M. Guessous se réjouissait du regard admirateur de ses fans. Au fond de lui-même, il était sûr qu’aujourd’hui encore le rayon de gloire, qui éclairait ses débuts, existerait toujours parmi une foule reconnaissante de la valeur de ses vétérans.
Mort à l’âge de  78ans, ce vétéran de l’audiovisuel a laissé les échos de sa belle voix si célèbre. «Sa voix profonde s’effaçait complètement devant son sujet.  Il avait l’art de faire parler les gens qui, en confiance, n’étaient jamais trahis. Homme de dialogue, il avait l’art d’approcher les autres, de leur faire comprendre ses intentions», confie un de ses admirateurs Mme Guessous ne cesse de se rappeler des gestes de son mari. Pour elle, il était un homme exceptionnel «Azizi, c’était le surnom que je lui attribuais en plus de son véritable prénom qui rappelait les traits de son aspect moral et de sa personnalité :  Aziz, le cher, le précieux, auquel je tenais beaucoup, qui était  mon bien aimé et pour qui j’éprouvais et j’éprouverais  une vive affection». Ce qui a consolé Mme Guessous, c’est qu’après une année de sa disparition, une association a pris l’initiative de commémorer l’anniversaire de sa disparition.

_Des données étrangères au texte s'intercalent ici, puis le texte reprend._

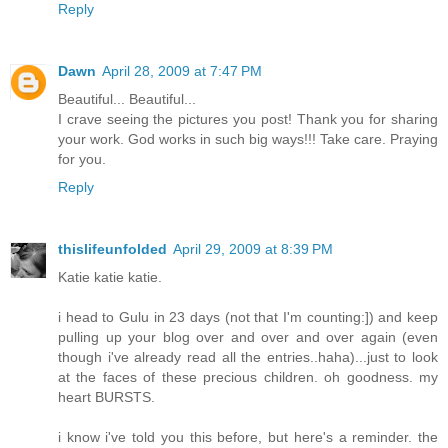
Reply
Dawn
April 28, 2009 at 7:47 PM
Beautiful... Beautiful...
I crave seeing the pictures you post! Thank you for sharing
your work. God works in such big ways!!! Take care. Praying
for you.
Reply
thislifeunfolded
April 29, 2009 at 8:39 PM
Katie katie katie.
i head to Gulu in 23 days (not that I'm counting:]) and keep
pulling up your blog over and over and over again (even
though i've already read all the entries..haha)...just to look
at the faces of these precious children. oh goodness. my
heart BURSTS.
i know i've told you this before, but here's a reminder. the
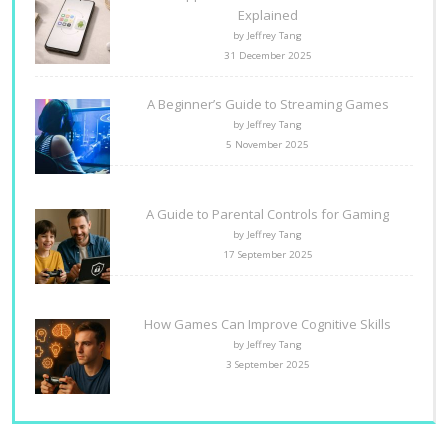
Explained
by Jeffrey Tang
31 December 2025
A Beginner’s Guide to Streaming Games
by Jeffrey Tang
5 November 2025
A Guide to Parental Controls for Gaming
by Jeffrey Tang
17 September 2025
How Games Can Improve Cognitive Skills
by Jeffrey Tang
3 September 2025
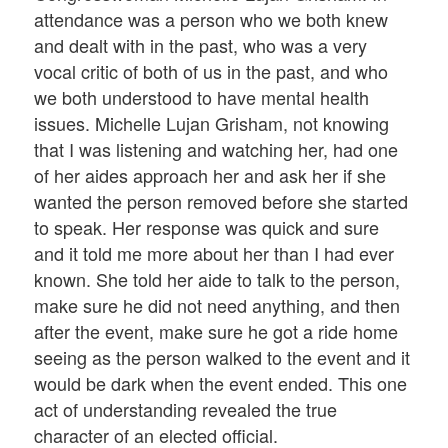
attendance was a person who we both knew
and dealt with in the past, who was a very
vocal critic of both of us in the past, and who
we both understood to have mental health
issues. Michelle Lujan Grisham, not knowing
that I was listening and watching her, had one
of her aides approach her and ask her if she
wanted the person removed before she started
to speak. Her response was quick and sure
and it told me more about her than I had ever
known. She told her aide to talk to the person,
make sure he did not need anything, and then
after the event, make sure he got a ride home
seeing as the person walked to the event and it
would be dark when the event ended. This one
act of understanding revealed the true
character of an elected official.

L’association Shams, fraîchement créée, a voulu rendre hommage à un pionnier de l’audiovisuel. «Le défunt a été un de mes amis, et ça m’a fait de la peine que personne ne s’est rappelé de lui, après une année de son décès. Alors, on a décidé de le faire», souligne Abdellah Majri, président de l’association.

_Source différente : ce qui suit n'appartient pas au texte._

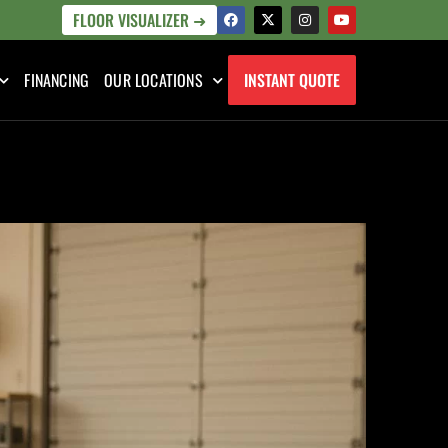
FLOOR VISUALIZER ➜
FINANCING
OUR LOCATIONS
INSTANT QUOTE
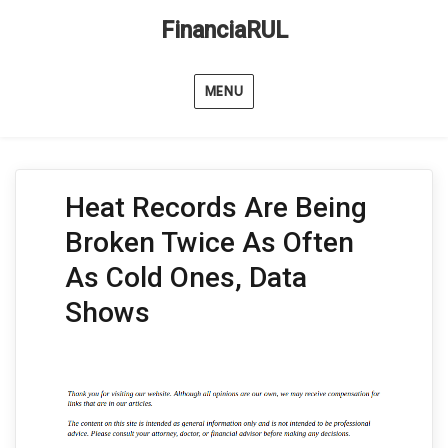
FinanciaRUL
MENU
Heat Records Are Being
Broken Twice As Often
As Cold Ones, Data
Shows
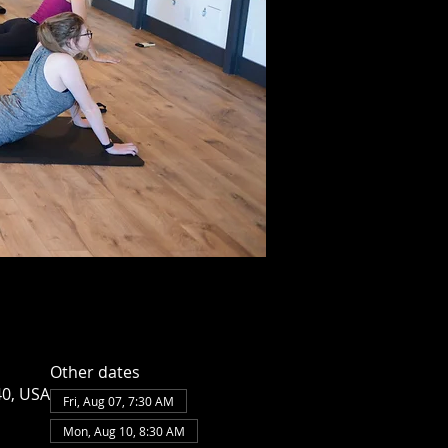
Other dates
40, USA
Fri, Aug 07, 7:30 AM
Mon, Aug 10, 8:30 AM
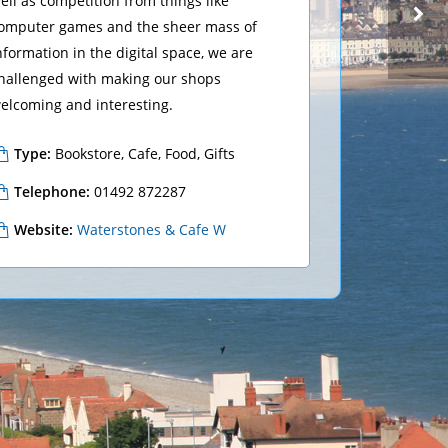
ell as competition from things like
omputer games and the sheer mass of
nformation in the digital space, we are
hallenged with making our shops
MOBILE PHONES
VODAFONE
elcoming and interesting.
Type:
Bookstore, Cafe, Food, Gifts
Telephone:
01492 872287
Website:
Waterstones & Cafe W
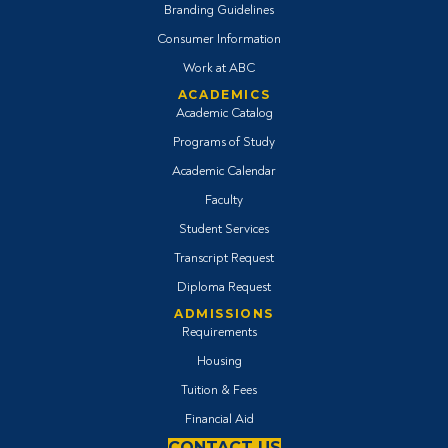
Branding Guidelines
Consumer Information
Work at ABC
ACADEMICS
Academic Catalog
Programs of Study
Academic Calendar
Faculty
Student Services
Transcript Request
Diploma Request
ADMISSIONS
Requirements
Housing
Tuition & Fees
Financial Aid
CONTACT US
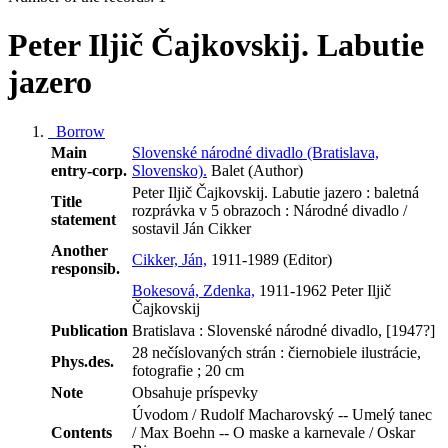
Peter Iljič Čajkovskij. Labutie
jazero
Borrow
Main
Slovenské národné divadlo (Bratislava,
entry-corp.
Slovensko).
Balet (Author)
Peter Iljič Čajkovskij. Labutie jazero : baletná
Title
rozprávka v 5 obrazoch : Národné divadlo /
statement
sostavil Ján Cikker
Another
Cikker, Ján,
1911-1989 (Editor)
responsib.
Bokesová, Zdenka,
1911-1962 Peter Iljič
Čajkovskij
Publication
Bratislava : Slovenské národné divadlo, [1947?]
28 nečíslovaných strán : čiernobiele ilustrácie,
Phys.des.
fotografie ; 20 cm
Note
Obsahuje príspevky
Úvodom / Rudolf Macharovský -- Umelý tanec
Contents
/ Max Boehn -- O maske a karnevale / Oskar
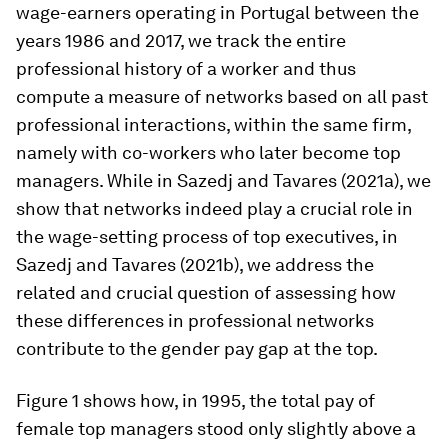
wage-earners operating in Portugal between the
years 1986 and 2017, we track the entire
professional history of a worker and thus
compute a measure of networks based on all past
professional interactions, within the same firm,
namely with co-workers who later become top
managers. While in Sazedj and Tavares (2021a), we
show that networks indeed play a crucial role in
the wage-setting process of top executives, in
Sazedj and Tavares (2021b), we address the
related and crucial question of assessing how
these differences in professional networks
contribute to the gender pay gap at the top.
Figure 1 shows how, in 1995, the total pay of
female top managers stood only slightly above a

Une commémoration, qui a eu lieu le 5 janvier à Sidi Moumen. Une occasion qui a réuni ses amis, des artistes comme Abdelhak Albadaoui et Mahmoud El Idrissi, ainsi que des journalistes de la télévision marocaine qui ont fait, avec lui, la gloire de cette chaîne. «Feu Mohamed Aziz Guessous faisait partie du patrimoine audiovisuel marocain. Il ne méritait pas d’être négligé ainsi. Il méritait qu’on le fasse connaître aux nouvelles générations…». Avec ses mots, Mme Guessous exprime son chagrin d’avoir perdu son mari et attire l’attention des responsables pour qu’ils s’intéressent à ces gens qui ont construit le paysage audiovisuel marocain.